DATASET CONTENT
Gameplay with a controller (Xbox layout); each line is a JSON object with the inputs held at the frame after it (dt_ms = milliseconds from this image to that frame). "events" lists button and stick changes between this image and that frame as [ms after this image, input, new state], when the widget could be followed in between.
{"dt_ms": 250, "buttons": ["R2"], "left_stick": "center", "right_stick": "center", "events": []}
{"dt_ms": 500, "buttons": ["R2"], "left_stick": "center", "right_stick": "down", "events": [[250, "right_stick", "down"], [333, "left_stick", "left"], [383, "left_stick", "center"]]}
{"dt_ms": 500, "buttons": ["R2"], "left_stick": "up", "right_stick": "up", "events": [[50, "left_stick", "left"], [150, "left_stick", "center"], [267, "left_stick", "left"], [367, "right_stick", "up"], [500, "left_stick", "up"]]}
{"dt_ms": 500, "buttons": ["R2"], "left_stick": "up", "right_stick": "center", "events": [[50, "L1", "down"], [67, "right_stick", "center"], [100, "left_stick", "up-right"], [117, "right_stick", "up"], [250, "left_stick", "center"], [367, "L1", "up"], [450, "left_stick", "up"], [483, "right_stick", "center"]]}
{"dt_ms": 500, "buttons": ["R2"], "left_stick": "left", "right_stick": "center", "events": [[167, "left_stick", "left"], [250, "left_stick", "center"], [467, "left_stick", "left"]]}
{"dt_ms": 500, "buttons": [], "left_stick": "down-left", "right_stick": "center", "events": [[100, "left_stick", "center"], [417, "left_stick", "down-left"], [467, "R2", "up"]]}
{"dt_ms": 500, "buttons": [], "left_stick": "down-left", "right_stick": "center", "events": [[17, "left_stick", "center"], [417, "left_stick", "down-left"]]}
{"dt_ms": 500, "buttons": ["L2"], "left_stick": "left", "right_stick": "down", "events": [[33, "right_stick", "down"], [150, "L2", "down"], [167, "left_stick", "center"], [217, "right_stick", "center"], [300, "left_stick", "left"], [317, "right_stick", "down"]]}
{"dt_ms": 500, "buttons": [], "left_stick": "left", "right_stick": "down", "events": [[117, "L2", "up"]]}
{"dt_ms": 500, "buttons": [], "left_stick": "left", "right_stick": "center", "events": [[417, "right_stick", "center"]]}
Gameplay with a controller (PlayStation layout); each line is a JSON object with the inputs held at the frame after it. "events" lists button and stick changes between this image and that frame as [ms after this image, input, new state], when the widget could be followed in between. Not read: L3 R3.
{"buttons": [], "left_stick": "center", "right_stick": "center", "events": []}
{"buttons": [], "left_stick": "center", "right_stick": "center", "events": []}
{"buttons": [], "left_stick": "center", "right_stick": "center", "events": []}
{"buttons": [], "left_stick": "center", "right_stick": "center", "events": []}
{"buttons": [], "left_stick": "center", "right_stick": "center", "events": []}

PROBLEM DETAILS
Across the records above, in how many lines does the string "changes" appear? Reply with the figure alone.

RESULT FOR THIS TASK
2